Lejania was originally released via Latinus Productions on April 21st this year, and re-issued via Kunsthauch as part of their highly interesting Promo Series (though in an extremely limited edition of fifty copies only). It was recorded in 2013 in Vermont, U.S., and comes with beautiful cover artwork, a painting called The Kelpie by Herbert James Draper.

When it comes to the aural side of this disc, you can partly expect a comparable result, and partly the opposite. This album has not one single element that betrays a Black Metal-based idea, with exception of the dense, grim spheres, I guess. But gone are the bleak, abyssal Black-outbursts from La Dama Del Alba. I was confused when I noticed, but after a couple of listens I sort of learned to live with it…

Lejania opens with the intro Caballero Andante (which actually makes me warm nor cold), but with Doncella, you enter the same realms as in the non-metalized parts of La Dama Del Alba. Doncella is a desolate, introspective, neo-acoustic and little ritual-hypnotic piece of Dark Ambient which reminds me to some of Mortiis’ projects (especially Cintecele Diavolui and Vond, though less suicidally-atmospheric). Ánimo brings a symbiosis of integer Neo-Folk and classic Ambient. And this is the trend you can expect throughout the whole album: a mixture of neo-classical spheres, esoteric Ambient and integer Neo-Folk, mainly instrumental. The track Alexandra, the fifth, is the first and sole composition with voices, clean and somewhat mourning chants that fit well to this spiritual aural ritual.
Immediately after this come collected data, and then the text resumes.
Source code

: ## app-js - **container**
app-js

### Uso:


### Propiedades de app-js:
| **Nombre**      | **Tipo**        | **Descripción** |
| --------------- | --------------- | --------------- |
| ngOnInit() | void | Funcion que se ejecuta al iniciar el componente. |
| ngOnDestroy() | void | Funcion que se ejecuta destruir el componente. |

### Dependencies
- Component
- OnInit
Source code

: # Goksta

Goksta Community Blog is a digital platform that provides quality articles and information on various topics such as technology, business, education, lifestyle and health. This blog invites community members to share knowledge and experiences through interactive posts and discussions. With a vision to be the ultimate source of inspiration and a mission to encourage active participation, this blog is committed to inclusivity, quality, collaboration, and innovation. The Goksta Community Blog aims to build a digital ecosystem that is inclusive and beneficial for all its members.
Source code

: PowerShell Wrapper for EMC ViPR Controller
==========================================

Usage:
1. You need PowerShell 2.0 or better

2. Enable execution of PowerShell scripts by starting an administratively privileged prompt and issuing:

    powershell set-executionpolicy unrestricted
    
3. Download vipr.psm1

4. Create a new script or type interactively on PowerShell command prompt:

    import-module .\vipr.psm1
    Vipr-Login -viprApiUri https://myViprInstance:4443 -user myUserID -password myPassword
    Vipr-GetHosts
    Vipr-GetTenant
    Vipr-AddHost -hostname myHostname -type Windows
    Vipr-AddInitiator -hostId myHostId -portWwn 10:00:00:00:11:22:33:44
There is little excitement throughout the album. Each piece (or better: ‘each peace’) is pretty sober and minimal-nihilistic, with repetitive structures and a desolate, bare execution. Sometimes it works, but in Falgar’s case it does not; or at least not the way I expected. The ideas are nice, the intentions exciting, but the final result does not fulfil my expectations.